§ TASK REQUIREMENTS
How many lines in the rows below contain the string "range"? Reply with the number only.

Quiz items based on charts
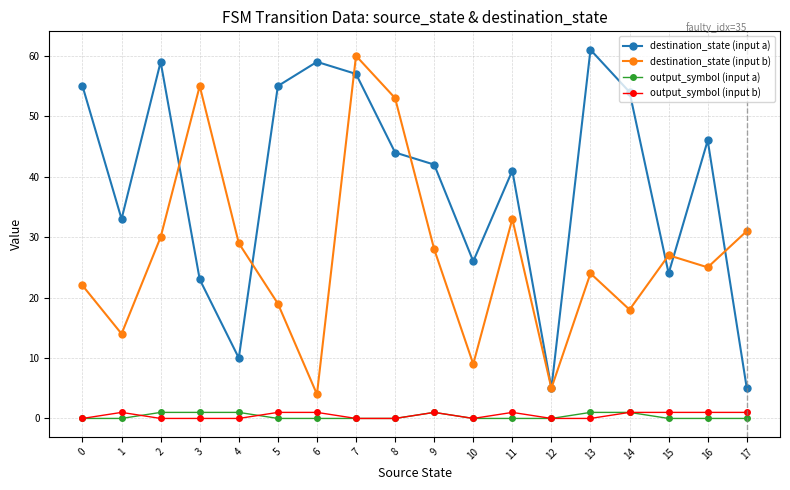

Rank the series at 3 from highest to lowest value.

destination_state (input b), destination_state (input a), output_symbol (input a), output_symbol (input b)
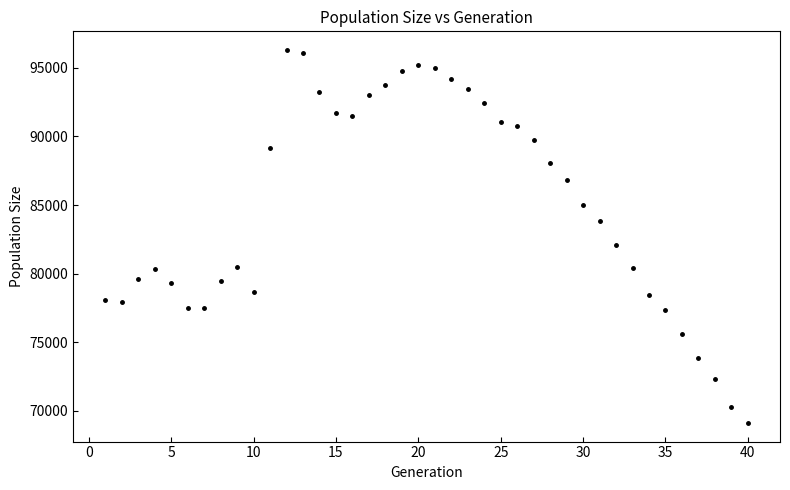

What is the range of X values (max minus min)?

39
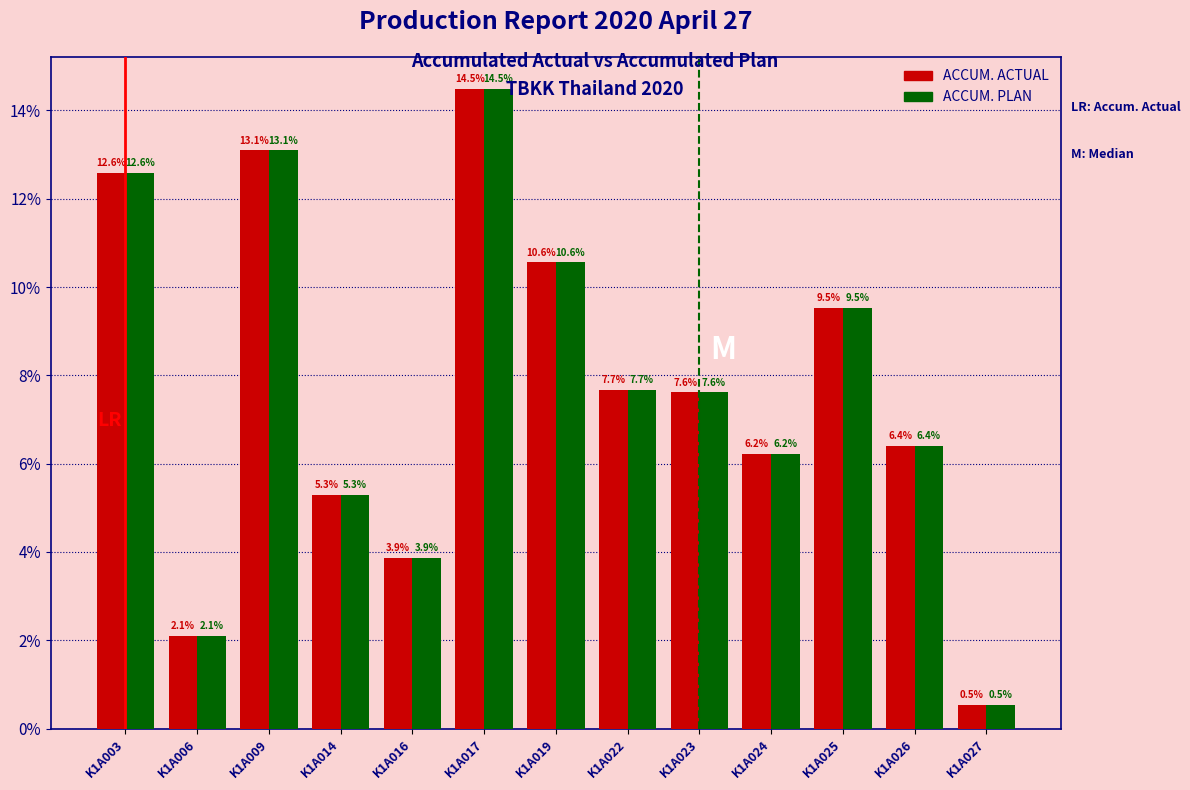

Reading left to right, transcribe all the data shown in this chart.

ACCUM. ACTUAL: 12.6	2.1	13.1	5.3	3.9	14.5	10.6	7.7	7.6	6.2	9.5	6.4	0.5
ACCUM. PLAN: 12.6	2.1	13.1	5.3	3.9	14.5	10.6	7.7	7.6	6.2	9.5	6.4	0.5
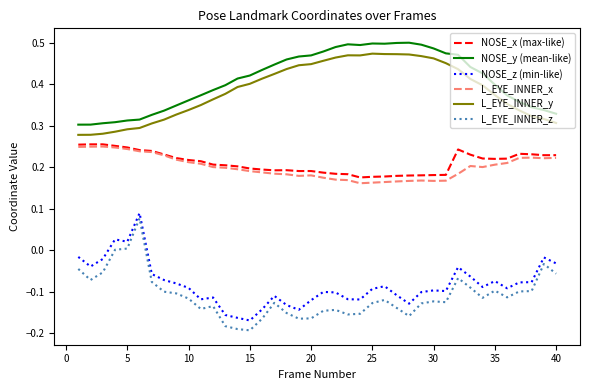

Which series has the largest range (max minus min)?

L_EYE_INNER_z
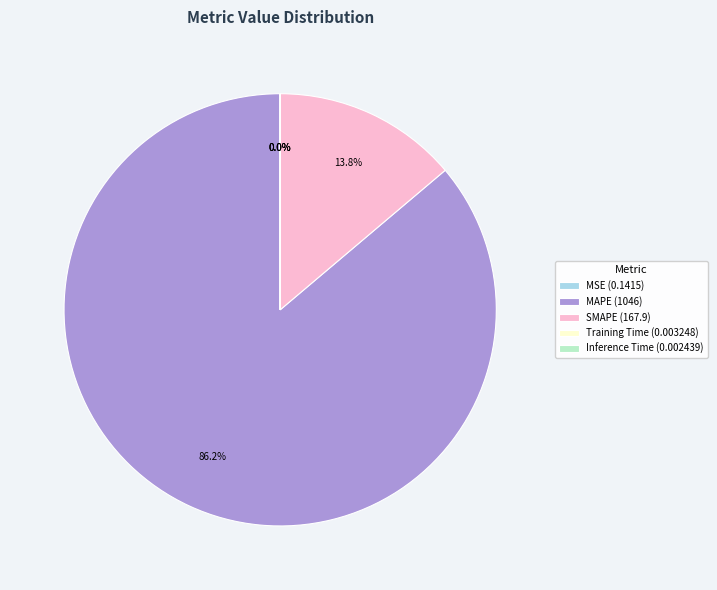

To the nearest percent, what is the difference between the largest and smallest slice percentages?

86%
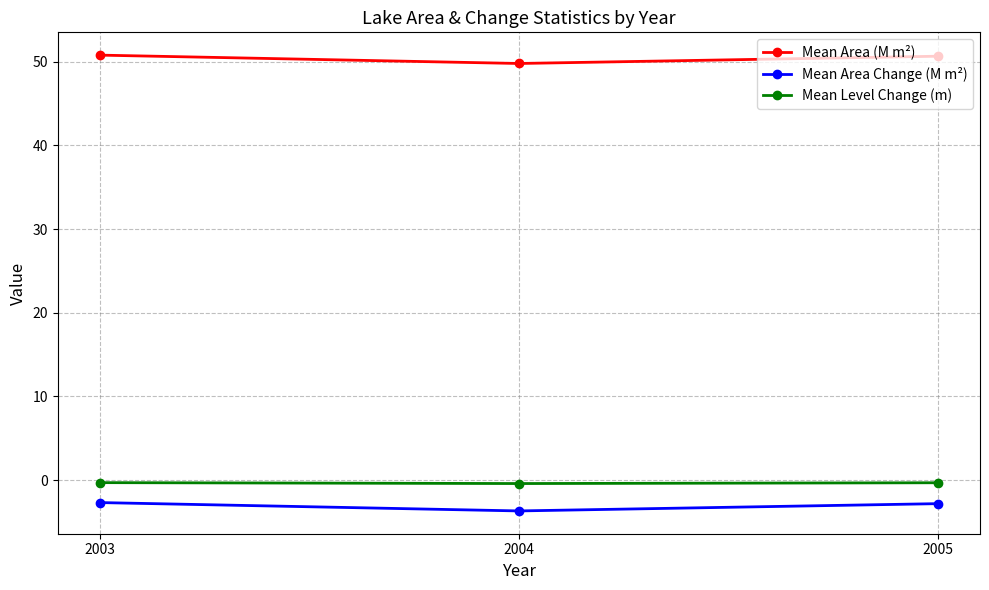

What is the value of the Mean Area Change (M m²) point at the 3rd from the left?

-2.8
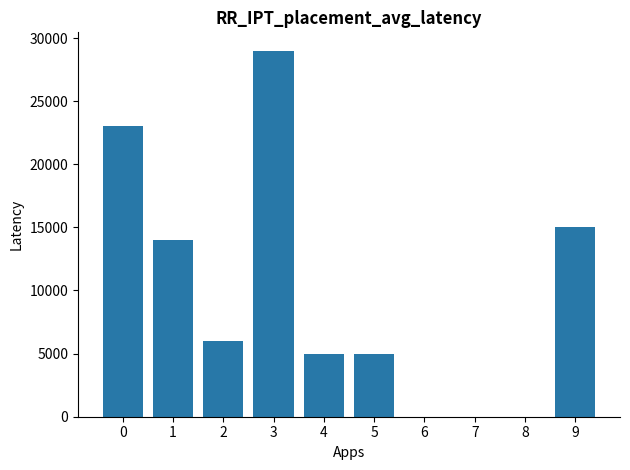

What is the greatest value displayed?

29000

§ THE COMPLETED TASK
2